Provide Immediate, Meaningful Rewards
Children with executive functioning deficits may need bigger and more frequent rewards to complete tasks. Create reward systems with immediate reinforcement when tasks are completed. The rewards should be genuinely motivating to the individual child and provided promptly.
Incorporate Regular Breaks
Children with executive functioning deficits benefit from frequent breaks, as this helps them regulate their mood, maintain focus, and persist on lengthy tasks. Build strategic breaks into homework time and complex projects rather than expecting sustained attention for extended periods.
Model Metacognitive Strategies
Talk aloud about your own thinking and problem-solving processes. Verbalize how you plan, organize, prioritize, and work through challenges. This modeling gives children insight into the internal processes that support executive functioning. Then ask questions about their strategies rather than simply directing them, fostering independent problem-solving.
Engage in Activities That Build Executive Functions
Diverse activities have been shown to improve children’s executive functions. The best evidence exists for computer-based training, traditional martial arts, and specific school curricula, with promising evidence for aerobics, yoga, and mindfulness meditation. These activities share common elements: they require repeated practice, progressively challenge executive functions as children improve, and often combine cognitive demands with emotional, social, or physical development.

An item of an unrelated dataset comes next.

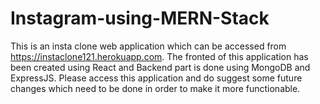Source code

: # Instagram-using-MERN-Stack
This is an insta clone web application which can be accessed from https://instaclone121.herokuapp.com. The fronted of this application has been created using React and Backend part is done using MongoDB and ExpressJS. Please access this application and do suggest some future changes which need to be done in order to make it more functionable.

Creating the Right Environment
Beyond specific strategies, consider the broader environment in which your child learns and grows. Programs that successfully improve executive functions often challenge these skills continually while also bringing children joy and pride, giving them feelings of social inclusion and belonging, and helping their bodies become strong, fit, and healthy.
Focus on identifying and building upon your child’s strengths and interests. A child who loves cooking can practice sequencing, planning, and time management through recipes. One fascinated by building can develop spatial reasoning and problem-solving through construction projects. When executive function practice connects to genuine interests, children are more motivated to persist.
When Should You Seek Additional Support?
While these home-based strategies can significantly help, some children may need additional professional support. If your child’s executive functioning challenges significantly impact their academic performance, social relationships, or emotional well-being despite consistent support at home, consider consulting with a psychologist, academic strategist, or coach who specializes in executive functioning.
Programs like cognitive behavioral therapy, skills training groups, and specialized educational interventions (such as Evoke’s executive function coaching and academic strategies) have strong research support for improving executive functioning in children who need more intensive help.
The Path Forward
Understanding executive functioning transforms how we view children’s struggles. What might appear as laziness, defiance, or lack of care often reflects genuine neurological challenges with planning, organizing, and self-regulation. With this understanding comes opportunity and the chance to provide targeted support that builds these critical life skills.
Remember that executive functioning develops over time and with practice. Your child is not defined by their current challenges but by their potential for growth. By implementing evidence-based strategies, creating supportive environments, and maintaining patient, consistent expectations, parents can help children strengthen these essential skills and build a foundation for lifelong success.
The development of executive functioning is a journey, not a destination. Celebrate small victories, adjust strategies as needed, and recognize that every child’s path will look different. With understanding, patience, and the right support, children can develop the executive functioning skills they need to thrive.